Galaxy S10 3D Face Recognition; Galaxy S9 Easter Egg Health Feature; Nest Temp Sensor & Video Doorbell; Apple Patents ‘Keyless Keyboard’Posted: March 15, 2018
The Galaxy S8 and the new S9’s have face unlock, but it’s 2D, not 3D. Now, according to 9to5google.com, Samsung is working on a true 3D system like Apple’s iPhone X on the S10. If the trials pan out, you may not need to combine the face unlock with either a fingerprint or iris reader to access things like your bank and credit accounts when the S10 comes out next year.
The Samsung Galaxy S9 and S9+ are out tomorrow, and have a heart rate sensor on the back. That’s nothing new for Samsung, but this one has an added trick that never got covered in all the leaks or even the rollout. Bgr.com says Samsung has managed to fly a feature of it under the radar. In February, at the rollout, Samsung also announced an app called My BP Lab. The app transforms the Galaxy S9’s heart rate monitor into a blood pressure monitor. Preliminary tests by journalists that have tried it out indicate that the readings are extremely accurate! Right now, the feature is a bit of a beta, and isn’t incorporated into the main Samsung Health app, but it likely will be before long.

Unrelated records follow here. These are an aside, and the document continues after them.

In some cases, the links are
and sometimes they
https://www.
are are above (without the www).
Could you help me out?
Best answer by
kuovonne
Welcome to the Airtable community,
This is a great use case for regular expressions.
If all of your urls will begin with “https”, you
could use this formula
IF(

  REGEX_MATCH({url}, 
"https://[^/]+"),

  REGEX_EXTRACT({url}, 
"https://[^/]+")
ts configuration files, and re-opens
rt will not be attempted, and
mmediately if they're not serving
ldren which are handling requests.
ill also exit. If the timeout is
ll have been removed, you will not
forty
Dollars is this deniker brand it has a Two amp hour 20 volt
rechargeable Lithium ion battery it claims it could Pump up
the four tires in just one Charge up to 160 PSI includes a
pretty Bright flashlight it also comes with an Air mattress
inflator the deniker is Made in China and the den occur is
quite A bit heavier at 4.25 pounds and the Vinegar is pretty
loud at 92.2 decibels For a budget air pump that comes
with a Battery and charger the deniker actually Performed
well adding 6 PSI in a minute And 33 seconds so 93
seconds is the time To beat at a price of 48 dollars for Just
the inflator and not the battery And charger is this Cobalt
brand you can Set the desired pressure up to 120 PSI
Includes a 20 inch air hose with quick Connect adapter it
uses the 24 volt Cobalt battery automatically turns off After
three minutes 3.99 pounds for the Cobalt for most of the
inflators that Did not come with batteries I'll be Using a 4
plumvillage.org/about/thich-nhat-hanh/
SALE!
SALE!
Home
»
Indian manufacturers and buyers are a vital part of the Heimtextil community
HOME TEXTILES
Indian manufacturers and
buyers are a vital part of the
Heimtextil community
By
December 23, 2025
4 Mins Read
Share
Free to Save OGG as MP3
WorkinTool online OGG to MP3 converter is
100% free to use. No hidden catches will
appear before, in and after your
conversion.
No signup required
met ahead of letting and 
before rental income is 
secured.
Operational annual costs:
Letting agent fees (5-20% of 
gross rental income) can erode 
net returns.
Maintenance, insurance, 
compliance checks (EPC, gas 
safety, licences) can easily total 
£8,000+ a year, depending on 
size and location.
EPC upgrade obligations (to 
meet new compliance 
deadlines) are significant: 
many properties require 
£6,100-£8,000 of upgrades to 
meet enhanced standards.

Nest has rolled out a temperature sensor that works with its smart thermostats to keep rooms in your home closer to the ideal temperature. Theverge.com reports that the #39 sensor will be shipping in April, and there’s a preorder now for a 3 pack for $99. It does require the latest-generation Nest Learning Thermostat or the Thermostat E, and won’t work with first or second generation Nests…so I’m out of luck for now.
Nest has also released the Hello video doorbell for $229, and the long time coming Nest x Yale door lock…which is $249 or $279 if you get Nest Connect. The video doorbell does require a wired connection with power, but it is a direct shot at the Amazon Ring from Google.
Apple has applied for a patent on a ‘keyless keyboard,’ one that would basically use another touchscreen with haptic feedback to allow for a more versatile (and liquid and crumb-proof) keyboard. Appleinsider says it would allow for moving the trackpad into the middle, or changing the layout of the keyboard to an ergonomic one, and even specialty keyboard layouts using just software. As will all patents, and especially Apple’s, there’s no telling when or if this might hit the market.